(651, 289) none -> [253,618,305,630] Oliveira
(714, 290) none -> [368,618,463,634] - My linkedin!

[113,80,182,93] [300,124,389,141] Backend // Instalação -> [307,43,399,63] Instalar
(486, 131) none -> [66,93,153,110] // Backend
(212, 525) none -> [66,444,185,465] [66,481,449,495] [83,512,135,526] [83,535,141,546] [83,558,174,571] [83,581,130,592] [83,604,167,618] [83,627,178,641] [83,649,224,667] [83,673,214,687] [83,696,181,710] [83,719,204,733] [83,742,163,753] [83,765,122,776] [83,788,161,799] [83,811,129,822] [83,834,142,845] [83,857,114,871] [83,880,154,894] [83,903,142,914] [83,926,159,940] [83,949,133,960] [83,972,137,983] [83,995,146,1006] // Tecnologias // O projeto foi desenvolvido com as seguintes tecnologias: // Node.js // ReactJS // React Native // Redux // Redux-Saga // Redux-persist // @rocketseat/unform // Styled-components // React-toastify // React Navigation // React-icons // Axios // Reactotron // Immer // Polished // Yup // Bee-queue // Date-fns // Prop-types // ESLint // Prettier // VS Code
==
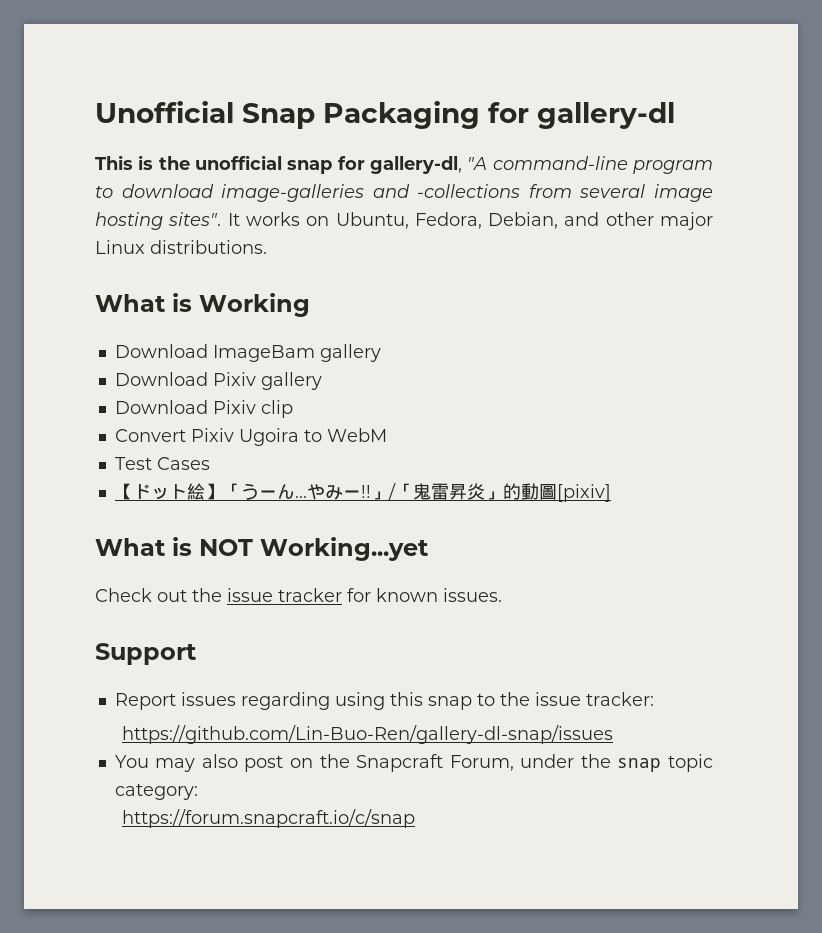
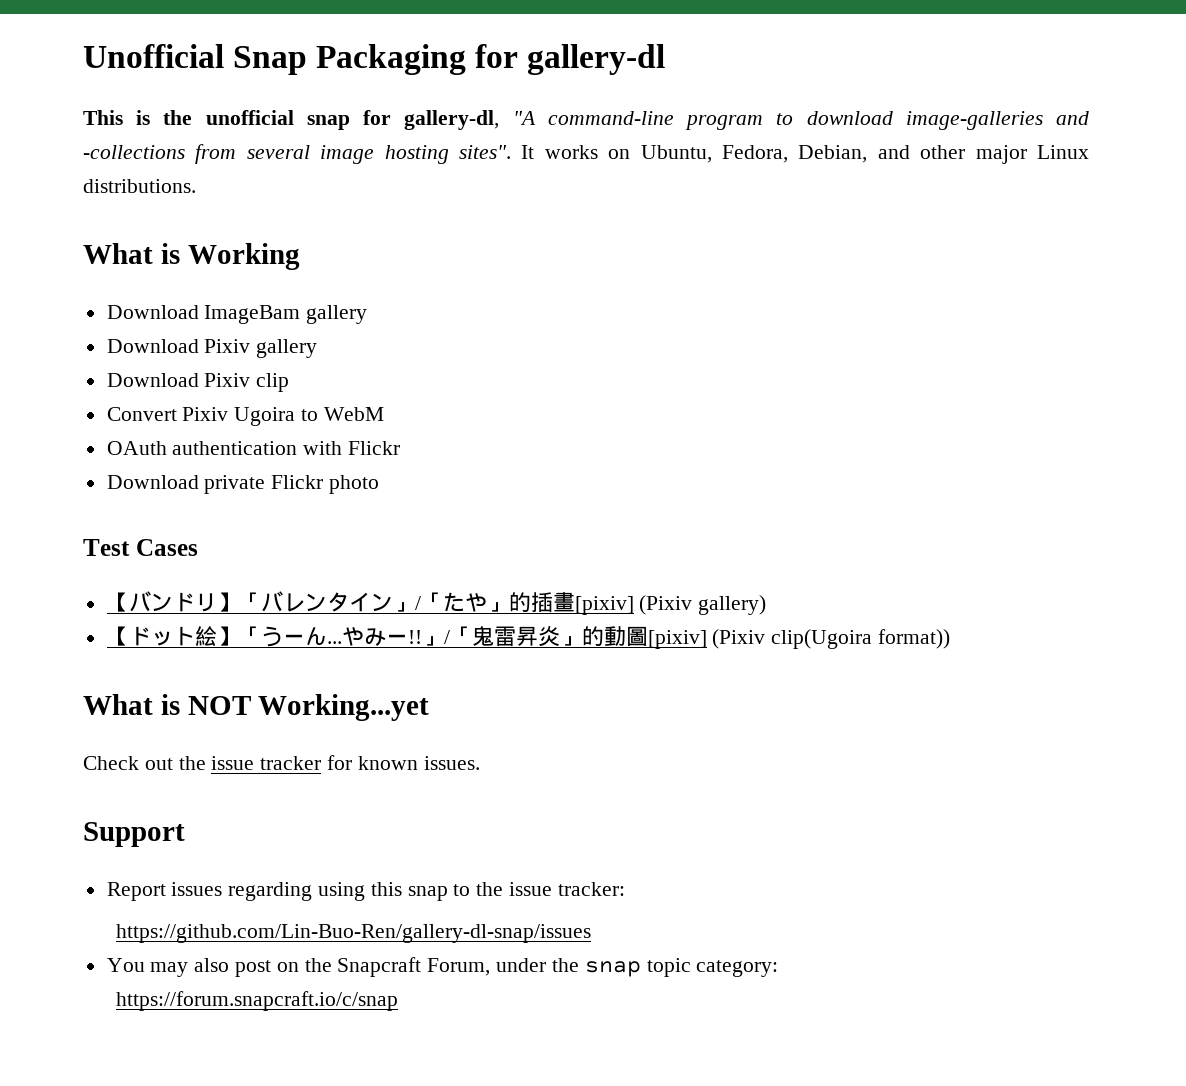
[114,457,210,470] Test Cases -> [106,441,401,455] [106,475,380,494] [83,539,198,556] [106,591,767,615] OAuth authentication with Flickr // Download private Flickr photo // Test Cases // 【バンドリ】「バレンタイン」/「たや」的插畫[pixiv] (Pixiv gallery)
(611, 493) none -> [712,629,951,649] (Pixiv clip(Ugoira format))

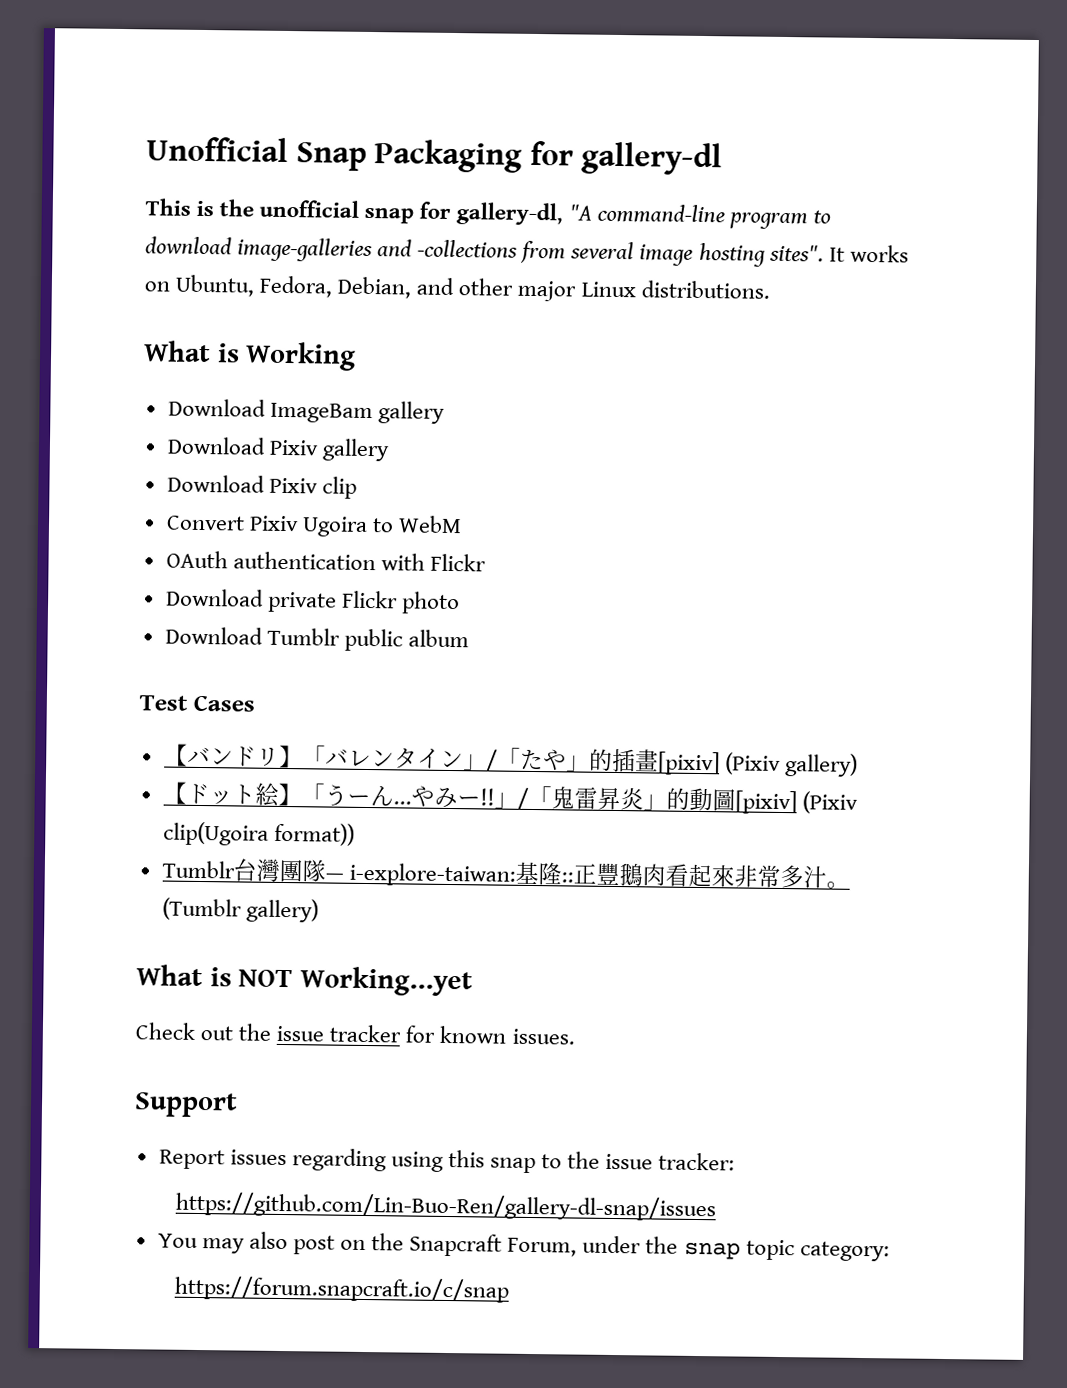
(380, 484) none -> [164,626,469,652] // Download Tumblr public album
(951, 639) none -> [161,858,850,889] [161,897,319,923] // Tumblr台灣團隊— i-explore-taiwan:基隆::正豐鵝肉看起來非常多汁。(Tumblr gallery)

- [Your instructions] Where does the string "Backend" appear in the records above? Show every line that holds it.

- [Worked solution]
[113,80,182,93] [300,124,389,141] Backend // Instalação -> [307,43,399,63] Instalar
(486, 131) none -> [66,93,153,110] // Backend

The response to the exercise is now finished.